## ASSIGNMENT:
Below are the data; count the lines with the string "membranous" in them and give that number only.

## DATA LISTING:
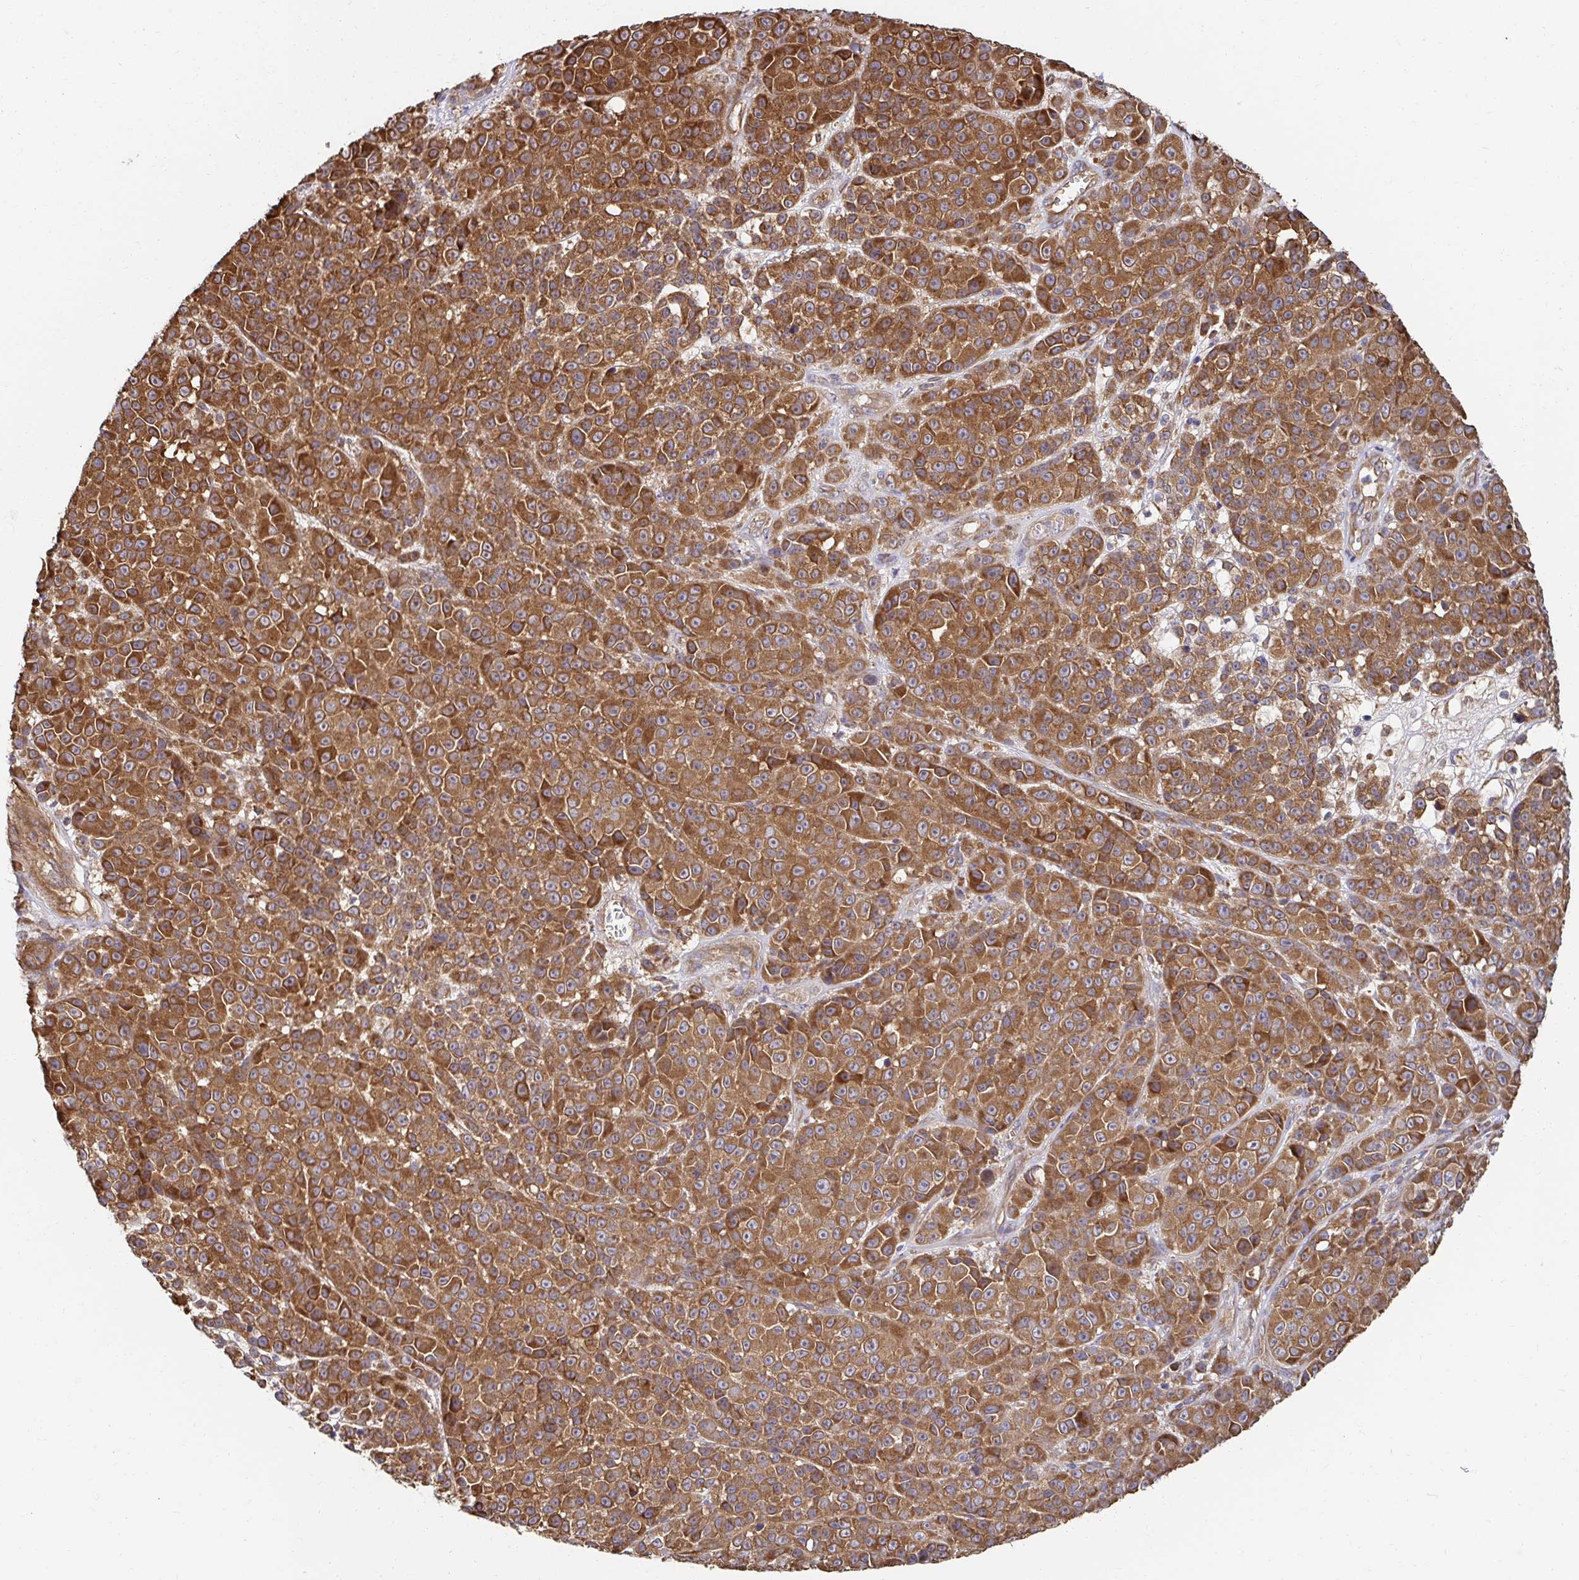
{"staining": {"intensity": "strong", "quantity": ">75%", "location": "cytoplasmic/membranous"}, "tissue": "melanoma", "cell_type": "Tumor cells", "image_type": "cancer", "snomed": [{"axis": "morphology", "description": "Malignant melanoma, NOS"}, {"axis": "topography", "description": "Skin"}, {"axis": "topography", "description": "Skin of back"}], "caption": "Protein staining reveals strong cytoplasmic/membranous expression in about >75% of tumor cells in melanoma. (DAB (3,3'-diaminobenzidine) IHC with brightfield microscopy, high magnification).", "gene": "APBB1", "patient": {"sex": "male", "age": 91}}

---

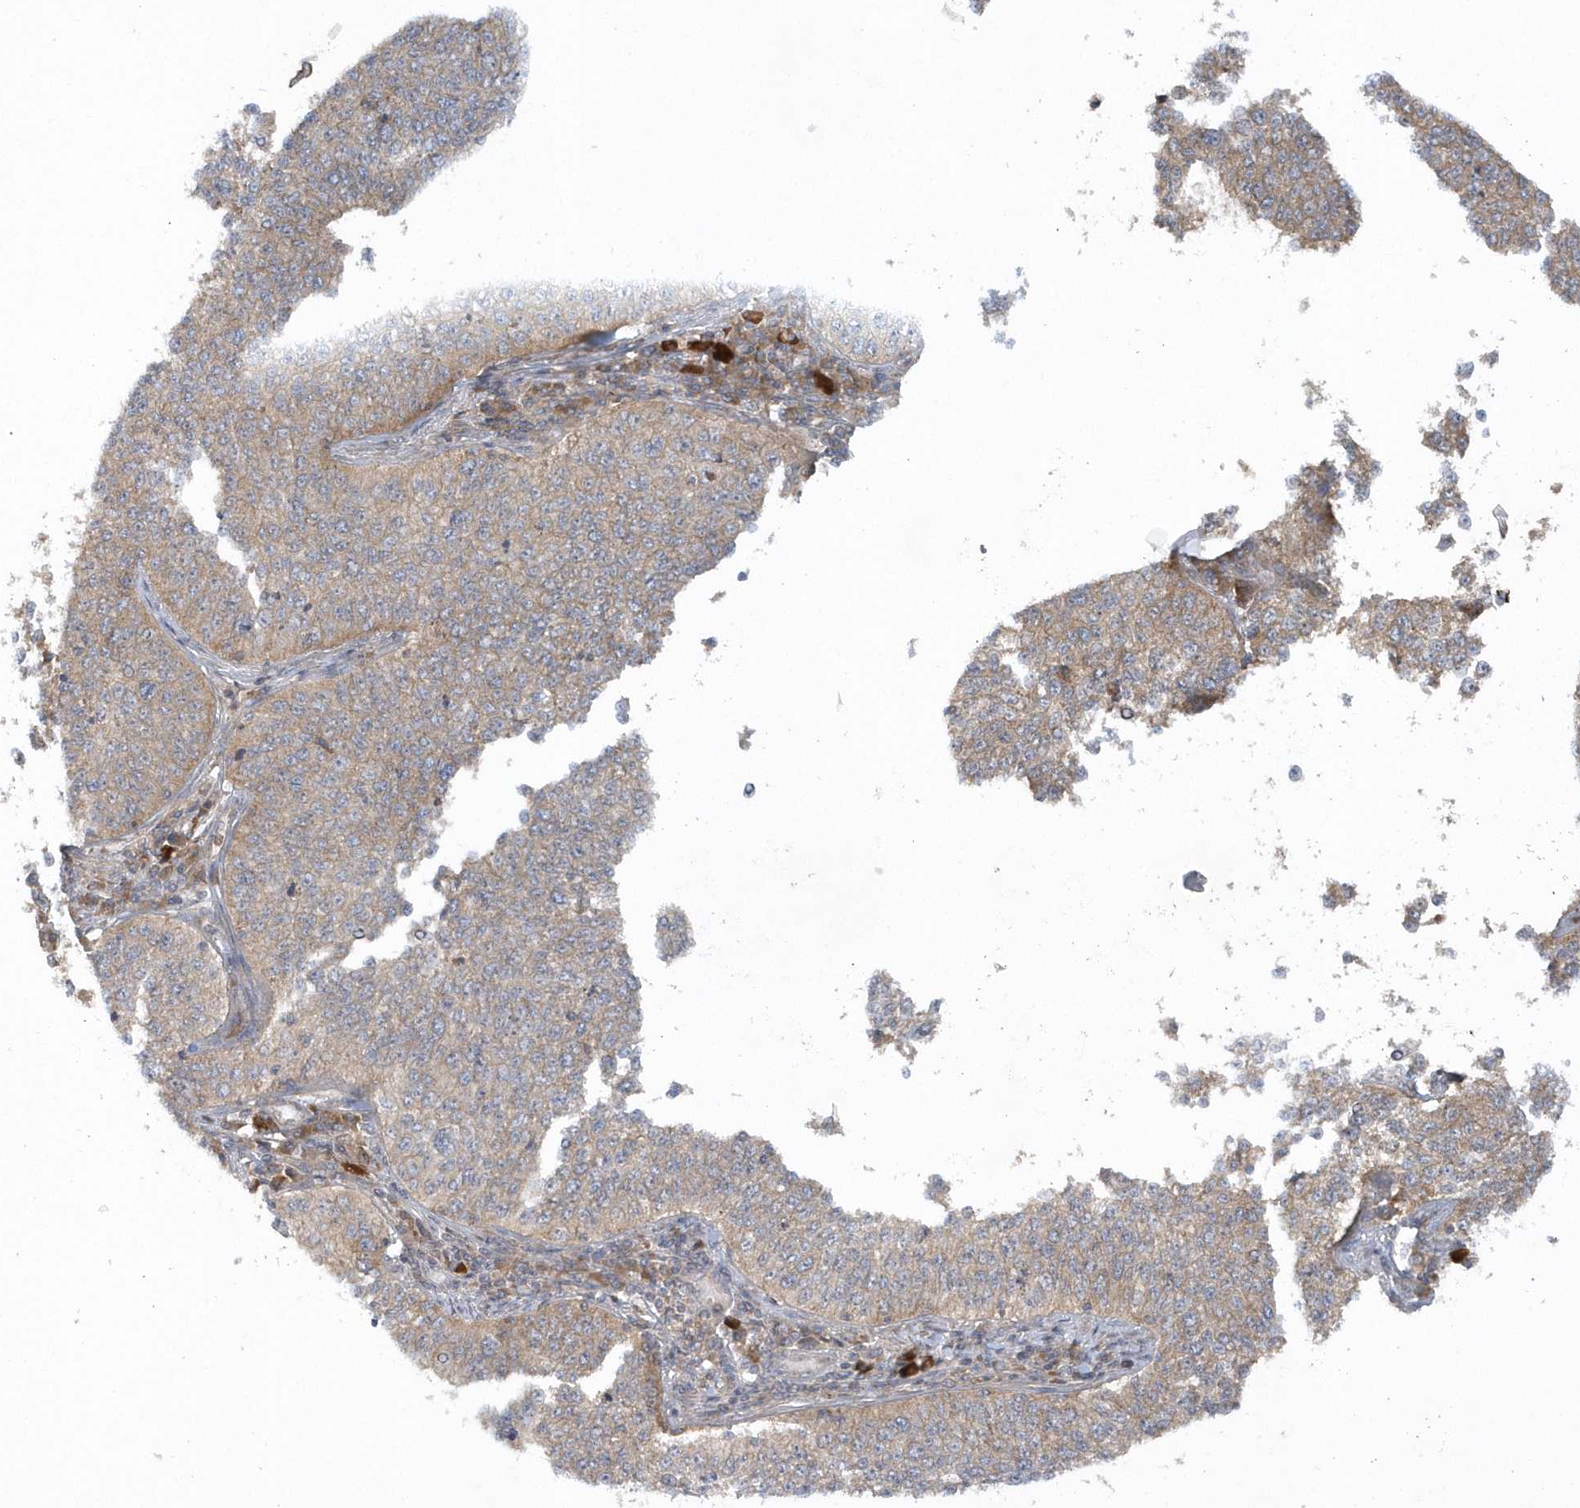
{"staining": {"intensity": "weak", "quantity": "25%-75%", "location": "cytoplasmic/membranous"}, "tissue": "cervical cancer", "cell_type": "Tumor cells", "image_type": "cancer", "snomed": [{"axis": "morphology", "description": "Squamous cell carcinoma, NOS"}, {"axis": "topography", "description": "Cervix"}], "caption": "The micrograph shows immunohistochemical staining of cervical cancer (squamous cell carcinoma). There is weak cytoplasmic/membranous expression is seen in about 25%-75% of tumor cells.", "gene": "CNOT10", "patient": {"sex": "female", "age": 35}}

* * *

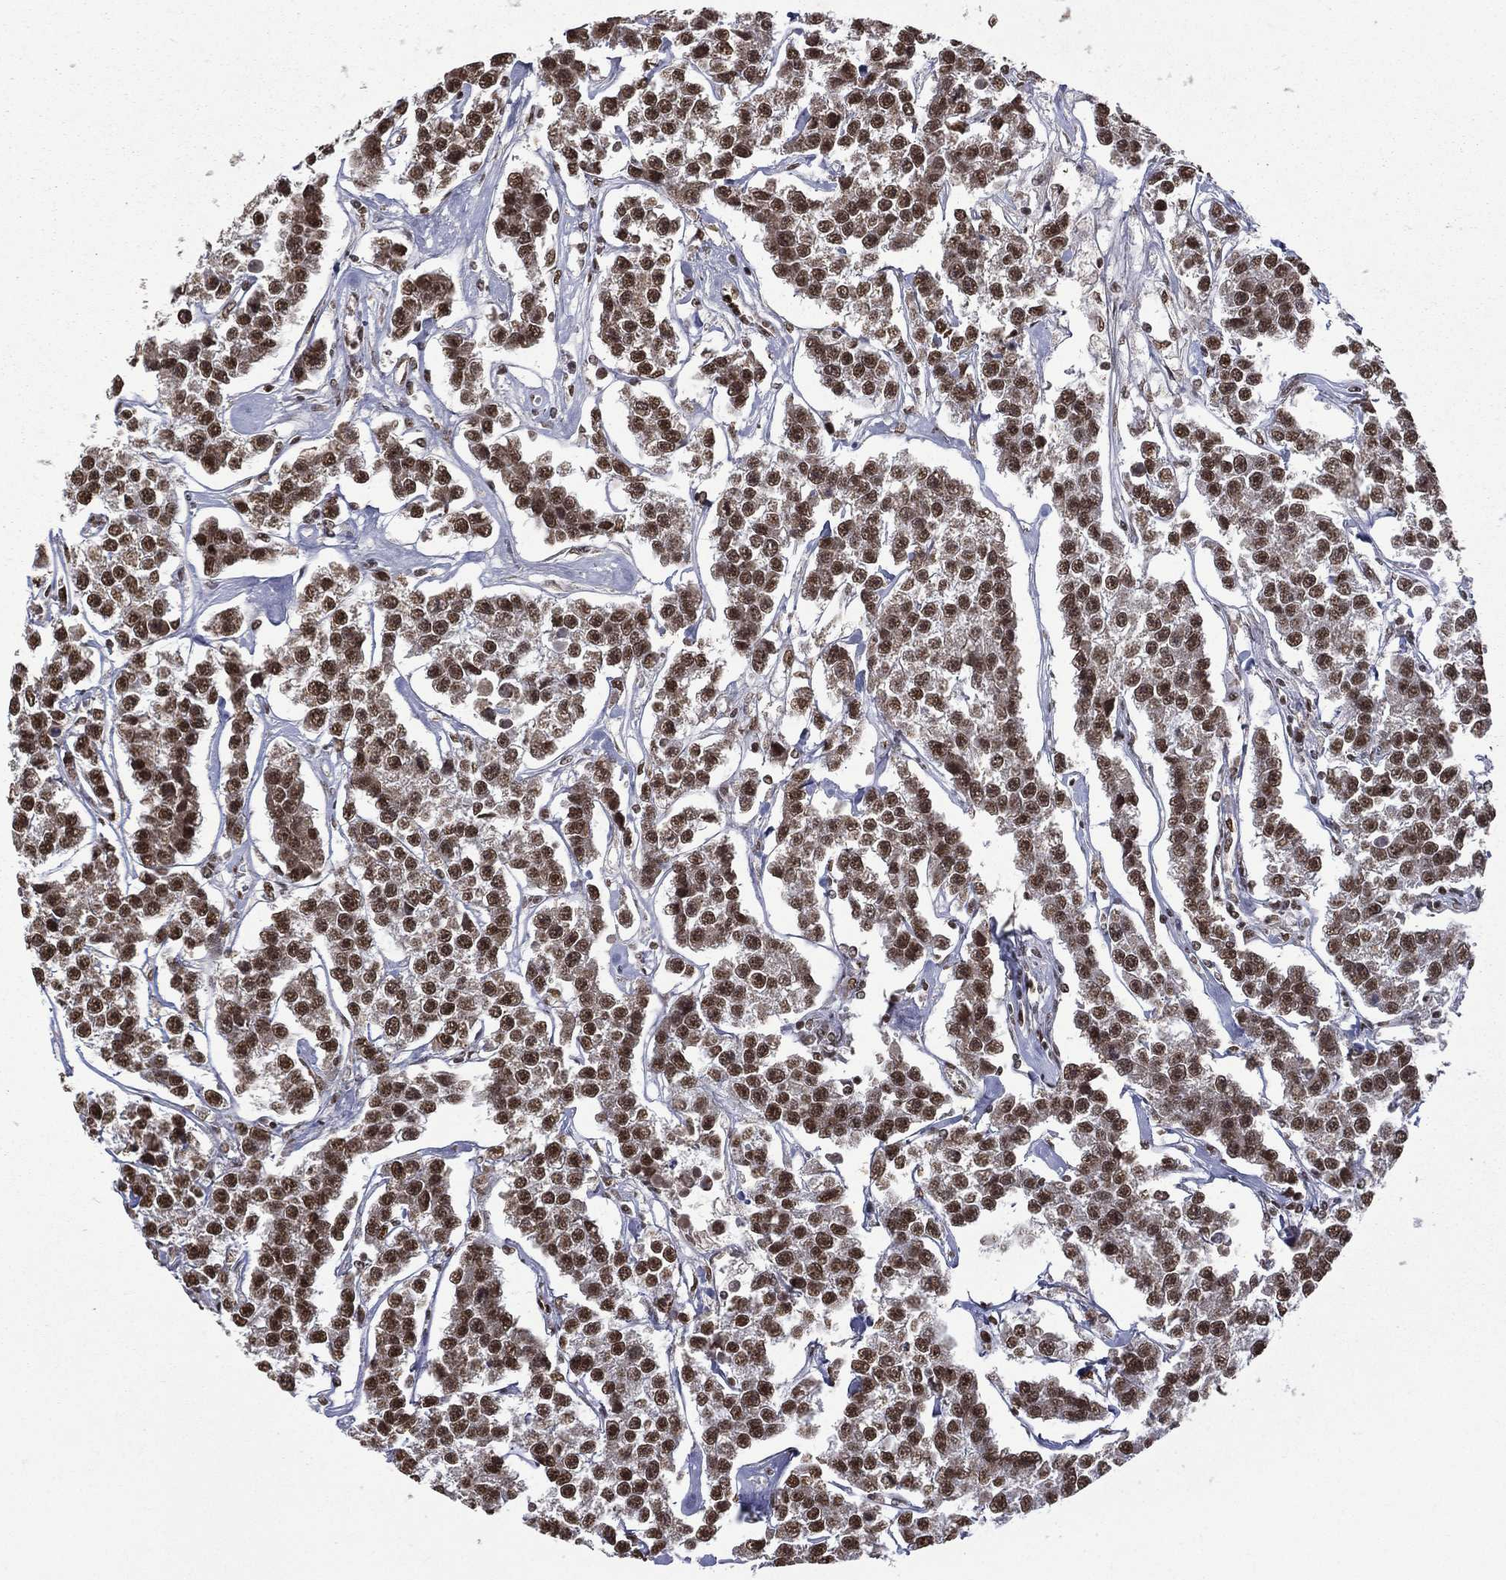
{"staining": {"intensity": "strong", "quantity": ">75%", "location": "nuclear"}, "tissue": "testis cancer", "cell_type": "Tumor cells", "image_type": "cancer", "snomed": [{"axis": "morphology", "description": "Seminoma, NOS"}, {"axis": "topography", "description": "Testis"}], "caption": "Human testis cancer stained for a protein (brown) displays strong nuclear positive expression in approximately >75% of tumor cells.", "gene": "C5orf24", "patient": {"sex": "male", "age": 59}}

## ANSWER SPACE:
2